(DATA FOR PROCESSING)

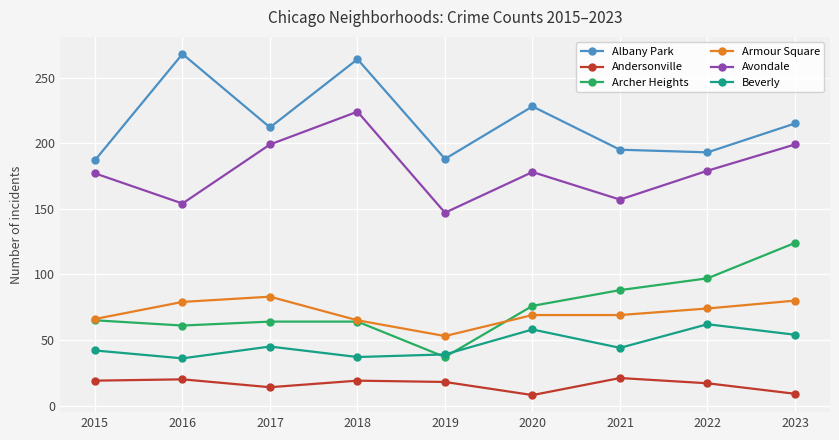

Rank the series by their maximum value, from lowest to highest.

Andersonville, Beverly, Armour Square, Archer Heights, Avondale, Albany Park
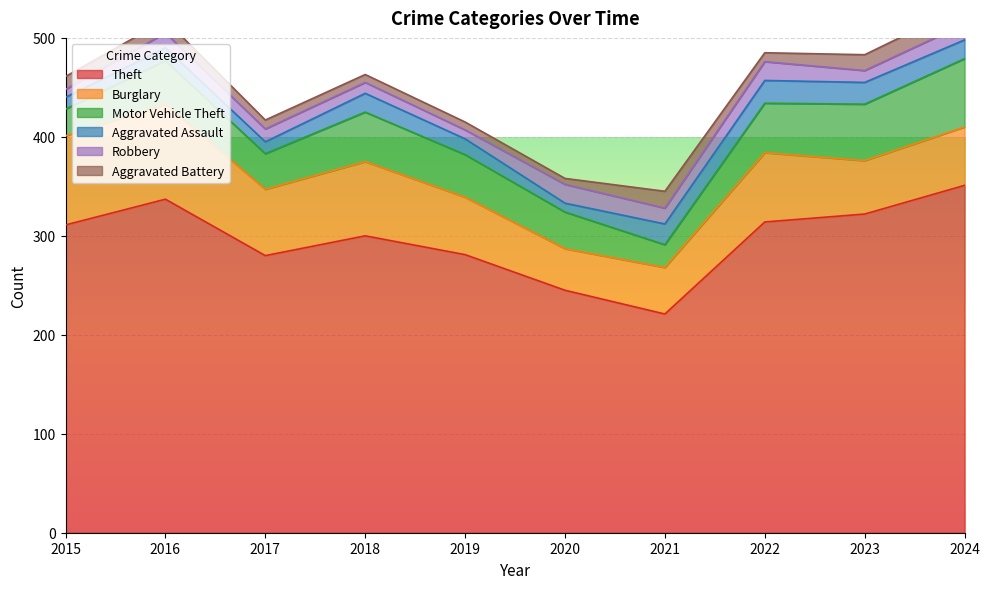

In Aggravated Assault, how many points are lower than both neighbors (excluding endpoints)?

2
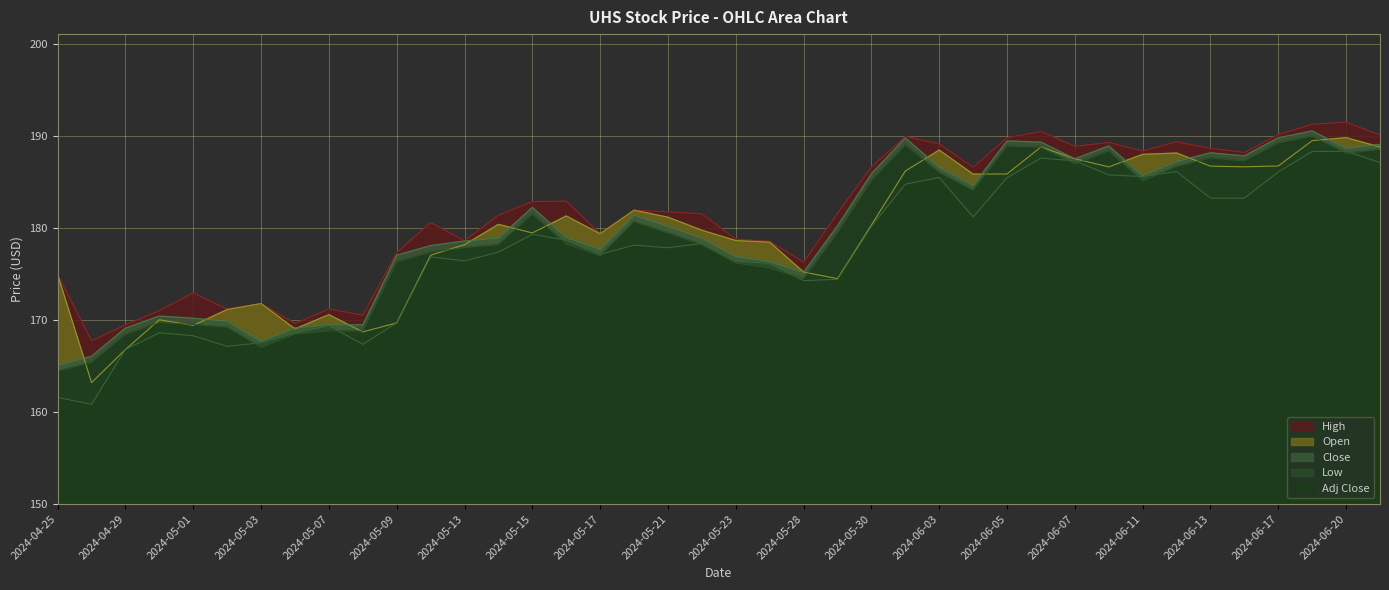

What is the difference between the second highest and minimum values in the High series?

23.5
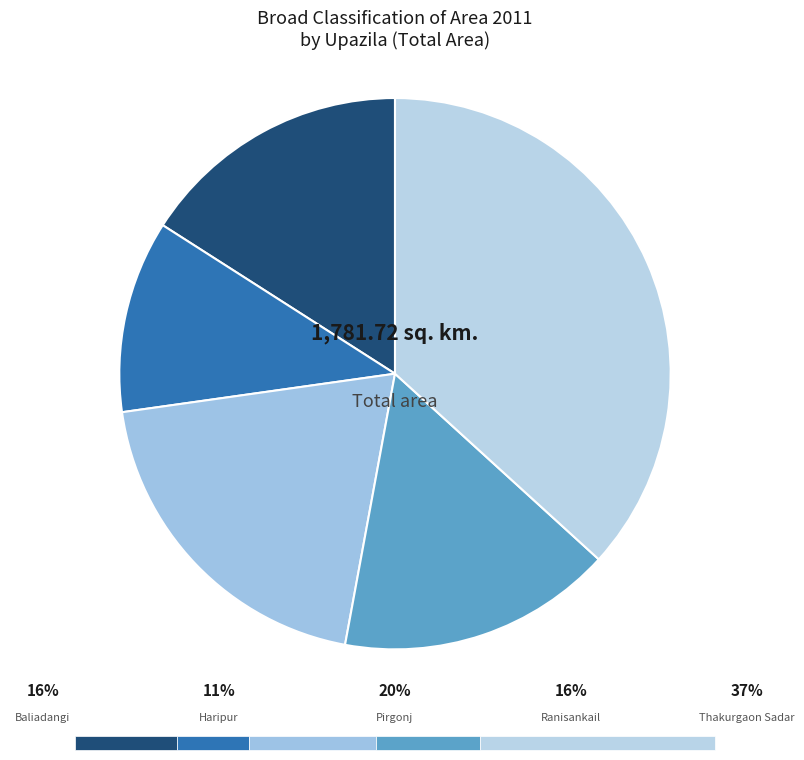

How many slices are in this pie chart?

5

(End DATA FOR PROCESSING)
(DATA FOR PROCESSING)

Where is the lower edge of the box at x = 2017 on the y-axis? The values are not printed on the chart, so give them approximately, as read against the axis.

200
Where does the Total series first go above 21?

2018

(End DATA FOR PROCESSING)
(DATA FOR PROCESSING)

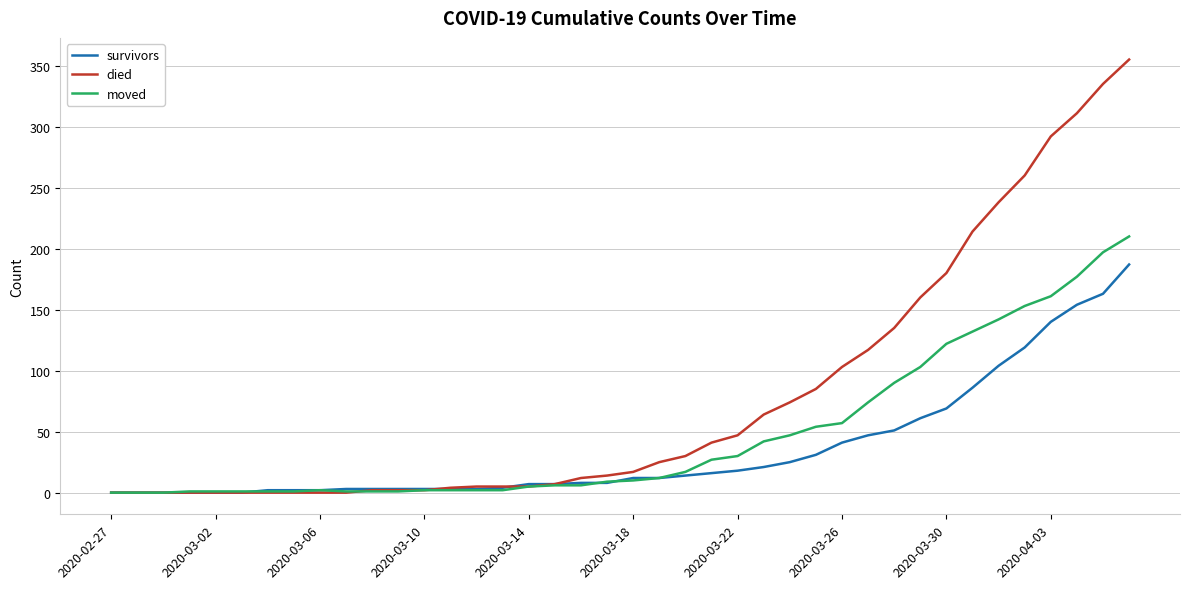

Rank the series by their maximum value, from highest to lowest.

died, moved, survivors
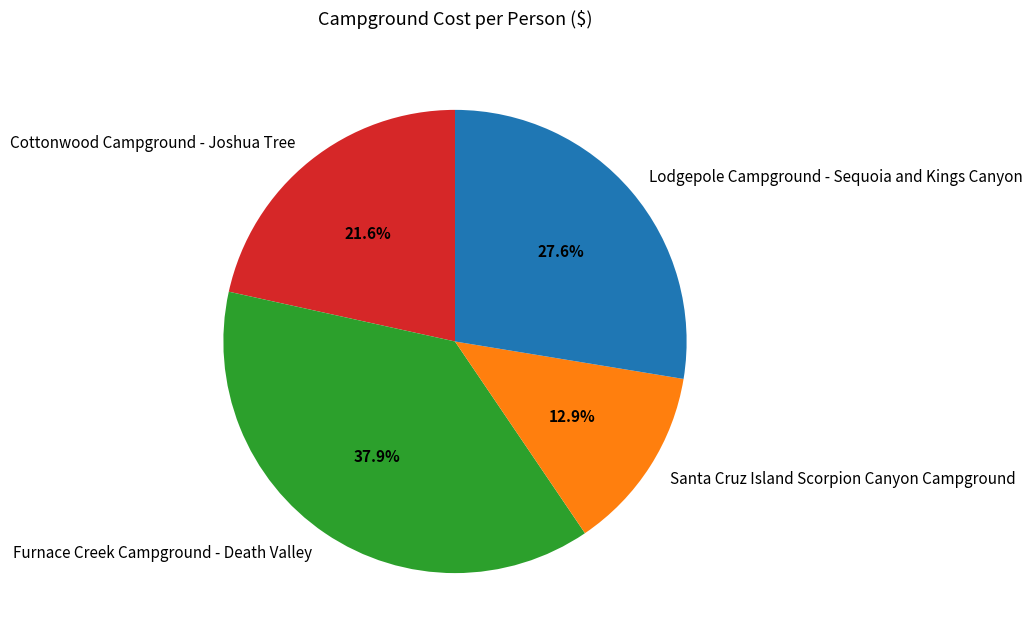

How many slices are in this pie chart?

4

(End DATA FOR PROCESSING)

## [WHAT YOU WILL DO]
Turn the material from the line containing "Where is the" through the line containing "Where does the", inclusive, into a numbered list, leaving out blank lines.

## [WRITTEN ANSWER]
1. Where is the lower edge of the box at x = 2017 on the y-axis? The values are not printed on the chart, so give them approximately, as read against the axis.
2. 200
3. Where does the Total series first go above 21?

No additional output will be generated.